Bug #122824 for PPR: Recognition failures: UTF-8 BOM, /n regex modifier, ${!}

Wed Aug 16 16:34:40 2017 unobe [...] cpan.org - Ticket created

Subject:

Recognition failures: UTF-8 BOM, /n regex modifier, ${!}

Thank you so much for creating this module! I hope to make good use of it. I've noticed some things when testing it against some code. If a UTF-8 BOM is present, it inaccurately gives a false failure. Wikipedia referenced Unicode to state that it should only appear at the beginning of a text stream, but if it appears elsewhere, it should be regarded as a zero-width non-breaking space. I've attached a patch for the common and proper case (beginning of text stream) because that resolves my itch. Long-term, would it be better to modify many of the instances of \s in the regexes to \p{Whitespace}? If a /n regex modifier is present, that also causes recognition failure. I've included that in the patch. Also, some built-in Perl variables weren't being recognized when written in a non-normative, but valid format (e.g., ${!}), so I've included a patch for that as well.

Subject:

bom_slash_n_dollar_bang.patch

--- a/lib/perl5/site_perl/5.22.1/PPR.pm +++ b/lib/perl5/site_perl/5.22.1/PPR.pm @@ -62,7 +62,7 @@ use utf8; our $GRAMMAR = qr{ (?(DEFINE) (?<PerlDocument> - (?>(?&PerlOWS)) + (\x{feff})?+ (?>(?&PerlOWS)) (?: (?>(?&PerlStatement)) (?&PerlOWS) )*+ ) # End of rule @@ -820,6 +820,8 @@ our $GRAMMAR = qr{ | [][!"#\$%&'()*+,.\\/:;<=>?\@\^`|~-] | + \{ [!"#\$%&'()*+,.\\/:;<=>?\@\^`|~-] \} + | \{ \w++ \} | (?&PerlBlock) @@ -1098,7 +1100,7 @@ our $GRAMMAR = qr{ (?>(?&PPR_quotelike_body_interpolated_unclosed)) (?&PPR_quotelike_body_interpolated) ) - [msixpodualgcer]*+ + [msixpodualgcern]*+ ) # End of rule ) # End of rule @@ -1143,7 +1145,7 @@ our $GRAMMAR = qr{ ) (?&PPR_quotelike_body_interpolated) ) - [msixpodualgc]*+ + [msixpodualgcn]*+ ) # End of rule ) # End of rule (?= @@ -1160,7 +1162,7 @@ our $GRAMMAR = qr{ qr \b (?> (?= [#] ) | (?! (?>(?&PerlOWS)) => ) ) (?>(?&PPR_quotelike_body_interpolated)) - [msixpodual]*+ + [msixpodualn]*+ ) # End of rule (?<PerlRegex>

Thu Aug 17 03:06:33 2017 damian [...] conway.org - Correspondence added

Subject:	Re: [rt.cpan.org #122824] Recognition failures: UTF-8 BOM, /n regex modifier, ${!}
Date:	Thu, 17 Aug 2017 07:05:41 +0000
To:	bug-PPR [...] rt.cpan.org
From:	Damian Conway <damian [...] conway.org>

Hi David, Thanks for the bug reports...and even more so for the patches! :-) I've now applied them all for the next release...which may be a few days yet as I'm still on the road, and still working on a particularly nasty corner case with parsing quotelikes. Show quoted text

> Long-term, would it be better to modify many of the instances > of \s in the regexes to \p{Whitespace}?

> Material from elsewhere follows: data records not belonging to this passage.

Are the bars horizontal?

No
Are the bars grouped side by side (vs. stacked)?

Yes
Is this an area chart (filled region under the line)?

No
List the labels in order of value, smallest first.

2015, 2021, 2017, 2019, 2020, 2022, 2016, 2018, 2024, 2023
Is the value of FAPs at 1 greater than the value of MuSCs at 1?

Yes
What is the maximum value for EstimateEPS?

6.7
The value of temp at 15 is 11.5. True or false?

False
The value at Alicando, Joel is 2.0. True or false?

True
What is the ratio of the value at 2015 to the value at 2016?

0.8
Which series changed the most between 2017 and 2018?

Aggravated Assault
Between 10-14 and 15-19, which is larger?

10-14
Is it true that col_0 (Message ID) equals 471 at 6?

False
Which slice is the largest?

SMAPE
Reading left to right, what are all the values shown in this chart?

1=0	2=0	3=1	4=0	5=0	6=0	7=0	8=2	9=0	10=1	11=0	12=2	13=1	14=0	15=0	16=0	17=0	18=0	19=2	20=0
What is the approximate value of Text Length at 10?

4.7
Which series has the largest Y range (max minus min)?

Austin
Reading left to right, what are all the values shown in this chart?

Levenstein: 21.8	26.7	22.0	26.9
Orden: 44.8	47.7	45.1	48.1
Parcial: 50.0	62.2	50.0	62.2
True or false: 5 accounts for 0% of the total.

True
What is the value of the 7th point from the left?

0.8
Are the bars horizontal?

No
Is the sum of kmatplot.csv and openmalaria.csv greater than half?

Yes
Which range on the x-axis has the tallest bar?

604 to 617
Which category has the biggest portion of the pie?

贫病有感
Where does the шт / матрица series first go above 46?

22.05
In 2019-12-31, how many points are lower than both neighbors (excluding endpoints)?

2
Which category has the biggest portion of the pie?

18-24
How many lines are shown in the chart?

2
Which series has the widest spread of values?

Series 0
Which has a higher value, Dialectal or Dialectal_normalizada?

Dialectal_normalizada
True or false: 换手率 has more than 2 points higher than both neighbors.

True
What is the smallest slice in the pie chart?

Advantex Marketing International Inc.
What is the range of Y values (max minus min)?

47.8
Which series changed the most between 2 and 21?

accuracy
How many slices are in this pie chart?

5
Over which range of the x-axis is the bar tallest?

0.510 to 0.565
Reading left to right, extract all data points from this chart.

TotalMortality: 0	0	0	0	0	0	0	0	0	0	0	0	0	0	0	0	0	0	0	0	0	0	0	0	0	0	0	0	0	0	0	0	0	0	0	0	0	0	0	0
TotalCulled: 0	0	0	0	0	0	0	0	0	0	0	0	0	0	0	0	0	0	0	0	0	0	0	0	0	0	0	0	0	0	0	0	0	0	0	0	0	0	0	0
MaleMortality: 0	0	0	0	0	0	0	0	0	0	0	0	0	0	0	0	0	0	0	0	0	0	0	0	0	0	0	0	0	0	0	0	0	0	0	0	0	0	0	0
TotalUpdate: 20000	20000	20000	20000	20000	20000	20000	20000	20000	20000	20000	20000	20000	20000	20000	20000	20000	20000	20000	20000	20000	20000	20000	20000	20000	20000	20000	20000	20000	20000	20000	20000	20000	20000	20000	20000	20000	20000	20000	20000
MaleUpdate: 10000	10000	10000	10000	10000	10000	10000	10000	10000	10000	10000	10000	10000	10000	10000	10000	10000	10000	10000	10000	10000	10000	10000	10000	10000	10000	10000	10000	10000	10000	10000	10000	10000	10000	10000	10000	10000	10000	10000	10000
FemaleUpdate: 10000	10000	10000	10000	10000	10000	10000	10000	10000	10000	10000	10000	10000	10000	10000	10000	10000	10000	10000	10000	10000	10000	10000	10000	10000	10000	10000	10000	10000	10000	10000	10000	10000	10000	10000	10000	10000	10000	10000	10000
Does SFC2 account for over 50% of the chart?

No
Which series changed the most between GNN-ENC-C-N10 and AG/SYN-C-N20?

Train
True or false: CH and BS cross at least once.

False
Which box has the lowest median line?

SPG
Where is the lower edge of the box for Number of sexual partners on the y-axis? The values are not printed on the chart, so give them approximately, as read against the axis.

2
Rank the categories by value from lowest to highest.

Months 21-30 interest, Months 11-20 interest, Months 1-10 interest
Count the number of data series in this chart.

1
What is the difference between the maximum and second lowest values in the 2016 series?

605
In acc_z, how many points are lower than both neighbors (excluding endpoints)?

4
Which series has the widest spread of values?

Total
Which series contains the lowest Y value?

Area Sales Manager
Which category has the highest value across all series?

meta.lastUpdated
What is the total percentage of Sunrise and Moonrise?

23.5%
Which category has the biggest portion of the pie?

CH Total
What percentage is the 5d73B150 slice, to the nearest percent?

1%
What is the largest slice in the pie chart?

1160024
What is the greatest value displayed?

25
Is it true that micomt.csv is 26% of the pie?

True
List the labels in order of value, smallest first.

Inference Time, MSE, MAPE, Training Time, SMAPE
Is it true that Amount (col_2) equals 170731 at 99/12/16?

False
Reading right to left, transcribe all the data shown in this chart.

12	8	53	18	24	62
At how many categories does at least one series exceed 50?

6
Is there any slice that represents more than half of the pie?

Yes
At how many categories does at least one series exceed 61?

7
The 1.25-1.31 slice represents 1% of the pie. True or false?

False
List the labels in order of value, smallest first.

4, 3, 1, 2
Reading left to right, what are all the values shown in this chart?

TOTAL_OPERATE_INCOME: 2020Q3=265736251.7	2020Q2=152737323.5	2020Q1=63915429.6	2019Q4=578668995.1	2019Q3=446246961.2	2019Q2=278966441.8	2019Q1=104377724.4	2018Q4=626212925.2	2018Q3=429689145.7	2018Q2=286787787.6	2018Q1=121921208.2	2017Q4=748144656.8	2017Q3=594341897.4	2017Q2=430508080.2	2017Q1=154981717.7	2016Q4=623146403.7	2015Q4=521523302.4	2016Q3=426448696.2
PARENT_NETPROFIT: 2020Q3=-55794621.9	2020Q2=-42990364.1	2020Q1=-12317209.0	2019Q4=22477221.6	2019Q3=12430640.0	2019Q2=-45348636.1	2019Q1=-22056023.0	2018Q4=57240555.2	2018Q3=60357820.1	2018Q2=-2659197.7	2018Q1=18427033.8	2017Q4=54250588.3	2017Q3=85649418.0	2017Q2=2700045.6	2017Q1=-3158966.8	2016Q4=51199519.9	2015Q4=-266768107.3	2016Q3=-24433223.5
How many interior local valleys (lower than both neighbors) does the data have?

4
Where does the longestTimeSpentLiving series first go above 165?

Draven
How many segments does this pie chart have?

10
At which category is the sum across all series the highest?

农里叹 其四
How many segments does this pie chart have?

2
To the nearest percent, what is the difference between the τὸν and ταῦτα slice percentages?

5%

I'm not sure that would solve the problem, as I believe the BOM isn't actually included in the Unicode \p{Whitespace} property. Even if it is, even in the latest Perl release: "\x{FEFF}" =~ /\p{Whitespace}/ doesn't match. I might need to look at using [\p{Whitespace}\p{Cf}] instead. I'll need to look at whether that introduces a detectable performance hit though. And one might argue that non-leading BOMs *ought* to be invalid. :-) Much appreciated, Damian

Thu Aug 17 03:06:34 2017 The RT System itself - Status changed from 'new' to 'open'

Mon Aug 21 13:44:38 2017 damian [...] conway.org - Correspondence added

Subject:	Re: [rt.cpan.org #122824] Recognition failures: UTF-8 BOM, /n regex modifier, ${!}
Date:	Mon, 21 Aug 2017 17:43:51 +0000
To:	bug-PPR [...] rt.cpan.org
From:	Damian Conway <damian [...] conway.org>

Resolved in the latest release (0.000012). Thanks again, Damian

Mon Aug 21 13:44:59 2017 DCONWAY [...] cpan.org - Status changed from 'open' to 'resolved'